At the same time, the EU and the USA have not stopped emphasizing that they will continue to move towards climate neutrality. The transition to hydrogen fuel could be a solution to both problems.

On Monday in Dubai (United Arab Emirates), the Atlantic Council’s Global Energy Forum discussed the challenges and opportunities facing the energy sector. EU representative Claudio Descalzi, CEO of Italian oil and gas company Eni, was categorical: “We have never found an energy source to replace everything. It’s crazy to think that there is something that can replace everything.

Descalzi concluded with this statement by saying that over the past 200 years, energy has absorbed everything from fossil fuels to nuclear to renewables, but there is no universal solution and it is unlikely to be found in the foreseeable future.

U.S. representative Anna Shpitsberg, Deputy Assistant Secretary for Energy Transformation at the U.S. Department of State, responded to Claudio Descalzi by saying that relying on one supply route (from Russia) is just as impossible as relying on one universal energy source. For this reason, the U.S. and the EU have invested and will continue to invest heavily in the development of hydrogen energy.

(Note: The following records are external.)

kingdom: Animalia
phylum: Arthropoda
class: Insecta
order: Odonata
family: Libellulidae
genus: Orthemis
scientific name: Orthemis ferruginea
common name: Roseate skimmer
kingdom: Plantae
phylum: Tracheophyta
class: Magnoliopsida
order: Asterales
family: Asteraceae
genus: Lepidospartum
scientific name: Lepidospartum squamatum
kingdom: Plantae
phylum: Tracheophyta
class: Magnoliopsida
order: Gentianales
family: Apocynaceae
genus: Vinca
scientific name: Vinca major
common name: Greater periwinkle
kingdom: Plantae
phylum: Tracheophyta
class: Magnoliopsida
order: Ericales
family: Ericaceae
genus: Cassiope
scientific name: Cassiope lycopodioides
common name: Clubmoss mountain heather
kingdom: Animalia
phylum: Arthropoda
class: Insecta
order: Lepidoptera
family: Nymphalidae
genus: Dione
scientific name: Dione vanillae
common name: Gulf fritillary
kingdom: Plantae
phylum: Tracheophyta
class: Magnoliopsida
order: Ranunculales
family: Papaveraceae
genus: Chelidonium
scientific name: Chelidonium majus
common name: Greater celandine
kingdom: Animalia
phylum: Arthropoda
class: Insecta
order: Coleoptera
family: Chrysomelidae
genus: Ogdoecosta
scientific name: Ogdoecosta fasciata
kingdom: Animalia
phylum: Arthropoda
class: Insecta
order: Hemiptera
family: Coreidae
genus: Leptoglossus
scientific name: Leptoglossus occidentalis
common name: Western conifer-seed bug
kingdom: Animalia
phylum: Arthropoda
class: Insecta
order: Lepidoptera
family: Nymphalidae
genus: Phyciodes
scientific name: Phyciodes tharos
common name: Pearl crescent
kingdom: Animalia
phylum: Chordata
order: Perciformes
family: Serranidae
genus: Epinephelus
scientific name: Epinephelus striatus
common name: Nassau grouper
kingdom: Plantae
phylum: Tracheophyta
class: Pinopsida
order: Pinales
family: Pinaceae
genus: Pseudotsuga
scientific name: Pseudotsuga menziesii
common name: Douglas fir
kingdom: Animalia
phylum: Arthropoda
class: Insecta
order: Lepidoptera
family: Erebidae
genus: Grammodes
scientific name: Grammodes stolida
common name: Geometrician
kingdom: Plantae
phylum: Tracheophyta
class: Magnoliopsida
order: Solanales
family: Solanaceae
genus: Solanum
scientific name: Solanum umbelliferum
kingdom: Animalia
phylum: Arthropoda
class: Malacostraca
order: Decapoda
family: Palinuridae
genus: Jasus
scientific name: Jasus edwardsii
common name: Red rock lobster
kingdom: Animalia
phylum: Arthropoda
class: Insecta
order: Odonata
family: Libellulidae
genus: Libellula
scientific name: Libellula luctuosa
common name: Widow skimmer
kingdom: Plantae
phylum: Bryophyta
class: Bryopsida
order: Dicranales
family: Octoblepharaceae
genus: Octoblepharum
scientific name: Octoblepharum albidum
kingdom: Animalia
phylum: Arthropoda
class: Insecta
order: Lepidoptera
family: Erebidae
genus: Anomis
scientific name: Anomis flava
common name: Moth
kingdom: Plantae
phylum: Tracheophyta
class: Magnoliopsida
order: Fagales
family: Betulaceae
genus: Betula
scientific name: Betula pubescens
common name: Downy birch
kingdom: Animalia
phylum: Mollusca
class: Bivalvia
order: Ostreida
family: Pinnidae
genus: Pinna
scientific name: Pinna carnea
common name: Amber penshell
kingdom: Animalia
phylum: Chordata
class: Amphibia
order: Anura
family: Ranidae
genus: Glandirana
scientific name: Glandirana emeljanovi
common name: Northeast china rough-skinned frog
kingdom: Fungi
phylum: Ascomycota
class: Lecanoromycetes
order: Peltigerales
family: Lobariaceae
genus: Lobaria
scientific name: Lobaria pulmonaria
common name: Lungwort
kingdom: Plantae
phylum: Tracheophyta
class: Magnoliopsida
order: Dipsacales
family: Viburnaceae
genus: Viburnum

Spitsberg called hydrogen “a game-changing technology, which is connected to many other sources because it can be the basis of nuclear power, can be the basis of gas power, can be the basis of renewable energy sources, can “clean” a significant part of energy, and participate in the processes of carbon capture and storage.

Today, hydrogen is produced mainly from fossil fuels, but in the future it could be produced using renewable energy sources. The breadth of hydrogen production sources, along with a number of technological processes that reduce greenhouse gas emissions, gives hope that hydrogen energy will someday replace fossil energy. Much of the U.S. and EU energy security efforts will be focused on just that.

While the transition to hydrogen energy is planned, the use of fossil fuels is breaking all records or, more precisely, all anti-records. For example, the International Energy Agency reported that energy-related carbon dioxide emissions in 2021 rose to the highest level in history and reached 36.3 billion tons or 6% more than in 2020. The increase was mainly due to the burning of coal, which accounted for more than 40% of all emissions. Coal contributed 15.3 billion tons to the annual carbon footprint, natural gas 7.5 billion tons, and oil 10.7 billion tons. What will happen in 2022 is even hard to imagine.